这是没有使用任务(TPL)的同一个类,它有一个很长的for-cycle:

class TCalcPi//unparallel calculating method
    {
        int N;
        int n_0;
        double aPi;
        public StringBuilder Msg; // diagnostic message


        Stopwatch stopWatch = new Stopwatch();

        public void Init(int aN)
        {
            stopWatch.Start();
            N = aN; // save total calculate-iterations amount
            aPi = -1; // flag, if no any calculate-iteration has been completed
            Msg = new StringBuilder("No any calculate-iteration has been completed");
        }

        public void Run()
        {
            if (N < 1)
            {
                Msg = new StringBuilder("Invalid N - value");
                return;
            }

            double s = 0.25;
            double sP = s / N;
            double x = Math.Sqrt(sP);
            for (double cX = 0; cX <= 0.5; cX += x)//ONE LONG FOR-CYCLE
            {
                for(double cY = 0; cY <= 0.5; cY += x)
                {
                    if (((cX - 0.5) * (cX - 0.5) + (cY - 0.5) * (cY - 0.5)) < 0.25)
                    {
                        n_0++; // coordinate in a circle! mark it by incrementing N_0
                    }
                }
            }
            aPi = 4.0 * ((double)n_0 / (double)N); // to calculate approximate Pi - value
            stopWatch.Stop();
            TimeSpan ts = stopWatch.Elapsed;
            string elapsedTime = String.Format("{0:00}:{1:00}:{2:00}.{3:00}",
            ts.Hours, ts.Minutes, ts.Seconds,
            ts.Milliseconds / 10);
            Console.WriteLine("RunTime " + elapsedTime);
        }
        public double Done()
        {
            if (aPi > 0)
            {
                Msg = new StringBuilder("Calculates has been completed successful");
                return aPi; // return gotten value
            }
            else
            {
                return 0; // no result
            }
        }
    }

但是,非并行化类比并行化(使用TPL)类工作得更快。
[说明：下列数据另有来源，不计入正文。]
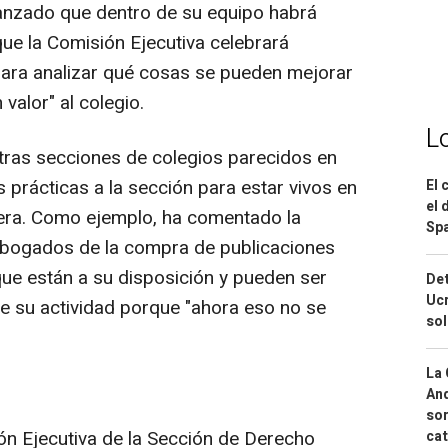
vanzado que dentro de su equipo habrá
ue la Comisión Ejecutiva celebrará
para analizar qué cosas se pueden mejorar
valor" al colegio.
L
otras secciones de colegios parecidos en
 prácticas a la sección para estar vivos en
El 
el 
lera. Como ejemplo, ha comentado la
Spa
 abogados de la compra de publicaciones
que están a su disposición y pueden ser
Det
Ucr
de su actividad porque "ahora eso no se
so
La 
And
sor
ón Ejecutiva de la Sección de Derecho
cat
如何解决?

1 个答案:

答案 0 :(得分:1)

counter1counter2很可能位于相同的缓存行中,因为它们在内存中相邻。这会导致False Sharing。也许你经常增加这些计数器。对于计数器之间的每次交替,这会在两个核心的L1之间ping高速缓存行。

将它们分开。作为概念的证明,像这样:

int counter1;
long padding0, p1, p2, p3, p4, p5, p6, p7; //64 bytes padding
int counter2;

我们希望JIT不会对字段进行重新排序。也许您需要使用StructLayout

或者,使计数器局部变量。堆栈变量只有非常巧合的错误共享。